* THE PROBLEM
Copy the records below exactly as they stand. Leave out the pictures.

* MATERIAL SUPPLIED
______

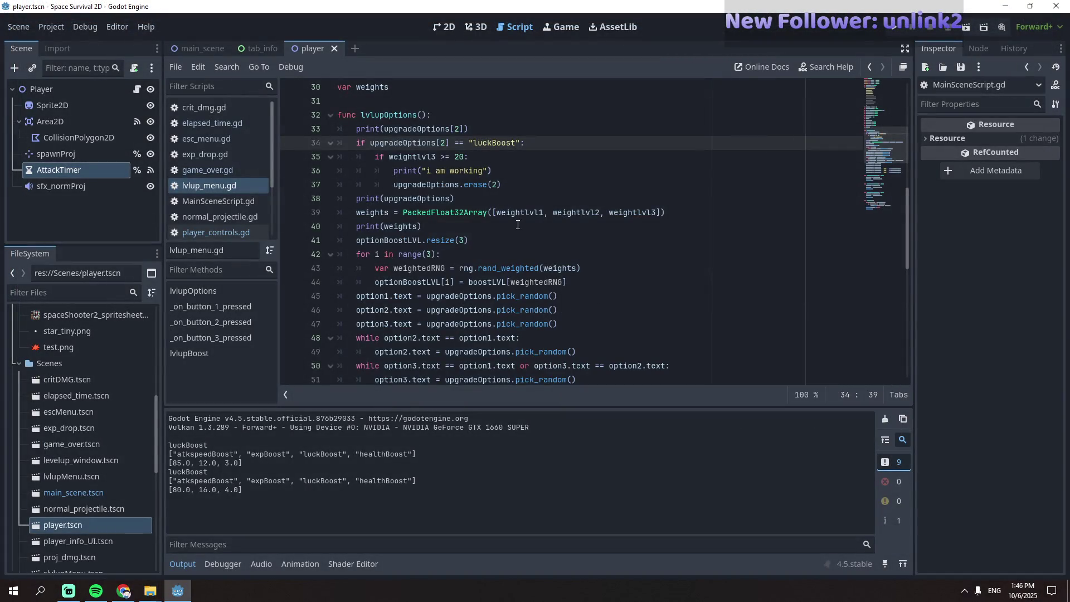
- Move print(upgradeOptions) onto a new line below the weights assignment and rerun the game
left_click(476, 199)
key("ctrl+shift+Left")
key("ctrl+shift+Left")
key("ctrl+shift+Left")
key("ctrl+c")
key("BackSpace")
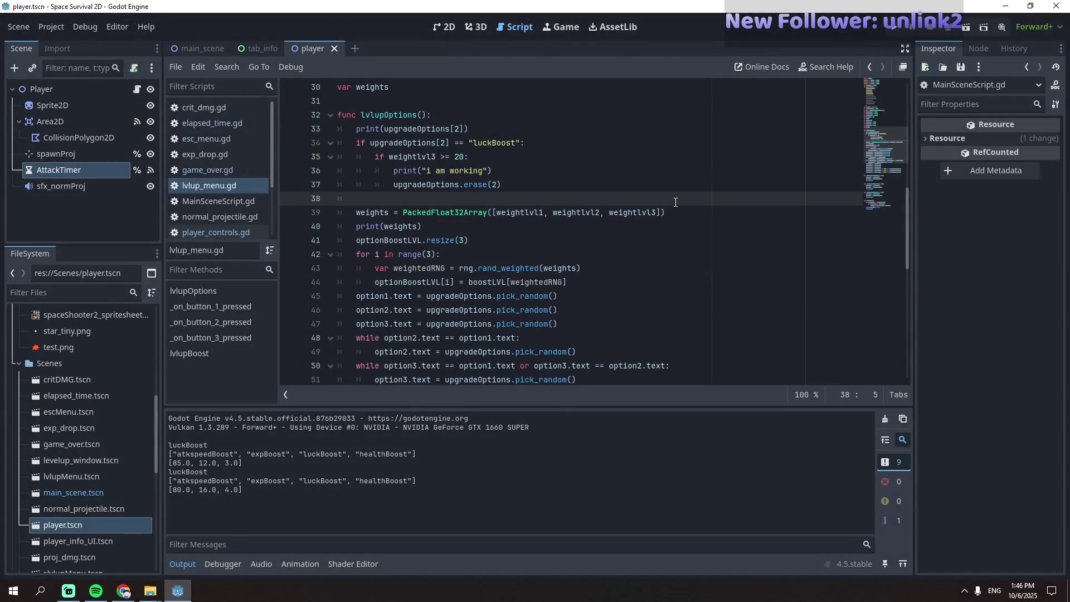
key("BackSpace")
key("BackSpace")
key("Down")
key("End")
key("Return")
key("ctrl+v")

______

* SOLVED PROBLEM
- Move print(upgradeOptions) onto a new line below the weights assignment and rerun the game
left_click(476, 199)
key("ctrl+shift+Left")
key("ctrl+shift+Left")
key("ctrl+shift+Left")
key("ctrl+c")
key("BackSpace")
key("BackSpace")
key("BackSpace")
key("Down")
key("End")
key("Return")
key("ctrl+v")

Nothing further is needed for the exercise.